Sir Archibald chuckled. ‘A very perspicacious observation.’

‘I mean, I hadn’t read the papers or discussed the case with Berger before going into court,’ Sir Archibald raised his eyebrows, ‘but it seemed an open and shut case.’

‘On the face of the papers, you are right. We all know Miss del Fabro earns her living staring up at the ceiling, but knowing it and proving it are not always one and the same thing. My advice to you, Toby, starting out on what I hope will be an illustrious career at the Bar, is that you can never over-prepare. Never assume that some fact or other will prove itself, always be ready to prove it, just in case your star witness loses the plot.’

‘So should Sir Adrian have been acquitted?’
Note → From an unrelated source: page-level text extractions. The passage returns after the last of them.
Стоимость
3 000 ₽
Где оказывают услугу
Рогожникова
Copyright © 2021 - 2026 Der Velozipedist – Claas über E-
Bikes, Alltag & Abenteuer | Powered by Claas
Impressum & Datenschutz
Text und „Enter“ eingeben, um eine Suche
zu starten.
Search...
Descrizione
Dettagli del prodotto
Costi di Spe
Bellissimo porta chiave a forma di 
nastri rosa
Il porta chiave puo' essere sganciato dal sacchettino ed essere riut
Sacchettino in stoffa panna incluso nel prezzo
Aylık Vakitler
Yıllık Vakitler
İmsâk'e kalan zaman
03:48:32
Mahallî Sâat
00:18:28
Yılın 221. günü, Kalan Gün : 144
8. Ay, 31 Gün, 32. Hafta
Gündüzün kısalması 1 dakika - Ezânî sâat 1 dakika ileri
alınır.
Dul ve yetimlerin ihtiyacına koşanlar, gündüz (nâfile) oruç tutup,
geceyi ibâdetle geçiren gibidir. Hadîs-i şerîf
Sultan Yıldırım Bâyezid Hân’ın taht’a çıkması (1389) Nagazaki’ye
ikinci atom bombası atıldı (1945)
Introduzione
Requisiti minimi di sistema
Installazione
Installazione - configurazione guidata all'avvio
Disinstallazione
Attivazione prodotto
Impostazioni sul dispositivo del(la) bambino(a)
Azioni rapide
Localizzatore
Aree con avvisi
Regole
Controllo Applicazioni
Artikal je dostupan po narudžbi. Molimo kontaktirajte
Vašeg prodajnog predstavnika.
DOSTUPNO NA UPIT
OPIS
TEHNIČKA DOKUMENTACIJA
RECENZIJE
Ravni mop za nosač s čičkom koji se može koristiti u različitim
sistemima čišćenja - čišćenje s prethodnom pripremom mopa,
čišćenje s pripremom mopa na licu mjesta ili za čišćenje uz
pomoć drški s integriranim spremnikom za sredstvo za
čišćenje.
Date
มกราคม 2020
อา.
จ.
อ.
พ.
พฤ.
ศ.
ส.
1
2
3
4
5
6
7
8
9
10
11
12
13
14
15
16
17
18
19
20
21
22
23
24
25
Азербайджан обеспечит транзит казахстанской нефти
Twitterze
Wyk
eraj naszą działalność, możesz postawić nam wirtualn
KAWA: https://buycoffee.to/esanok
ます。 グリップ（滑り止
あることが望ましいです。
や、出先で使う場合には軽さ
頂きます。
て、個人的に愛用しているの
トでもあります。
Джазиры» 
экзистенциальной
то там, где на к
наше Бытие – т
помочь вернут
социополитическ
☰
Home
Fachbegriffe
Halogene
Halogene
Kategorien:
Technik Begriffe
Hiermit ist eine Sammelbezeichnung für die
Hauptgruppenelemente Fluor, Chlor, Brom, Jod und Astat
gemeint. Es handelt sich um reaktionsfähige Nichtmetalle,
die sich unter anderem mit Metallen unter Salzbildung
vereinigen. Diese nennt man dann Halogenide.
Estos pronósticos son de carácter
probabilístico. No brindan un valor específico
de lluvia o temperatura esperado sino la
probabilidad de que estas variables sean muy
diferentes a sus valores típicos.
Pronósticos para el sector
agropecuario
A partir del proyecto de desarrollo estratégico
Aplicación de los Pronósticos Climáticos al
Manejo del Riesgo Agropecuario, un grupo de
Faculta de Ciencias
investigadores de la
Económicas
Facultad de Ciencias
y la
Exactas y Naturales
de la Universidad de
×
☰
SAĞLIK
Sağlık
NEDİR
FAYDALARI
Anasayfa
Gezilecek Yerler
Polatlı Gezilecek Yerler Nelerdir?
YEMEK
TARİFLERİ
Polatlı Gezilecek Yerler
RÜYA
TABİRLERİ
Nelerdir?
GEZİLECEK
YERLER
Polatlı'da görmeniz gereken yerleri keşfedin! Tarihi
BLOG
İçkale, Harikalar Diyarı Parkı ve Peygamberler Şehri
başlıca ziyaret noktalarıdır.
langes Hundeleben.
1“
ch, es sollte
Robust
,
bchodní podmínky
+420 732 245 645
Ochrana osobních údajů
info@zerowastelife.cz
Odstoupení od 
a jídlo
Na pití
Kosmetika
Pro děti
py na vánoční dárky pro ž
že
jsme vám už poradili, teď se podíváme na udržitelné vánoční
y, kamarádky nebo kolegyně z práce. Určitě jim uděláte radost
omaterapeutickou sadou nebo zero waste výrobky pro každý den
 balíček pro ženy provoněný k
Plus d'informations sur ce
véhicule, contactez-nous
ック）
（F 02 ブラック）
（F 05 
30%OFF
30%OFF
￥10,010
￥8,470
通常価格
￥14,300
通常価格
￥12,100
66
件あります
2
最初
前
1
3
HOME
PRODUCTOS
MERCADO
‘Under our system of justice, yes. The prosecution must prove the guilt of the accused to a very high standard, and even if the guilty are acquitted from time to time, you don’t throw the baby out with the bathwater. Our system may not be perfect, but it’s the best we’ve got. God help us if our lords and masters get their way, and abolish trial by jury. Although it worked for the defendant today, can you imagine anything worse than being tried by Sourpuss on his own?’ I smiled deferentially. ‘And as for Sir Adrian, whatever else, he behaved foolishly, his career is in ruins, and he’ll never rise to high office again. That is his punishment, so justice of sorts has been done.’

Sir Archibald paused. ‘So, your first day with Ronald Berger? Can’t say I know him well, an honest journeyman rather than a shooting star. To quote Robert Louis Stevenson, “Here stands one who meant well, tried a little and failed much: that should be his epitaph.” Should make it to the Circuit Bench in a few years’ time.’

‘Really?’ The surprise in my voice didn’t go unnoticed.

‘Being a good or able advocate is no longer an essential prerequisite to judicial advancement, and more’s the pity. If you keep your nose clean, don’t upset anybody on the way up, and toe the party line, you’ve got as good a chance as the next man. Not so long ago it was different. Judges were appointed on ability, and usually after a distinguished career at the Bar. They had a feel for it, and the Bench was the richer for it. Sourpuss is a case in point. He can be intimidating, but despite his gruff manner he’s a good judge, and, above all, he’s fair. Nowadays, all sorts of nonentities are getting appointed.’ I laughed, and wished I hadn’t. ‘They get their idiot guides printed for them by the Lord Chancellor’s department, together with their specimen directions, and even their hours of sitting. You can’t get a feel for the case if you don’t observe human nature. It’s not what a witness says, it’s the way he says it, the body language, that can make the difference between truth and lies, conviction or acquittal.’

I sat transfixed as Sir Archibald glanced down at his watch. Should I ask him for his autograph, or perhaps a photo opportunity for posterity? What a story to tell my friends and parents – ‘This one is of me and my good chum Archie… you know Archie? The former Attorney-General?’ If only…

He stood up to go. ‘It’s been a pleasure chatting to you, Toby, but I’ve detained you long enough. Let me leave you with one final piece of advice – never settle for second best. Why be ordinary if you have it in you to be extraordinary. Good luck!’ And with that he was gone.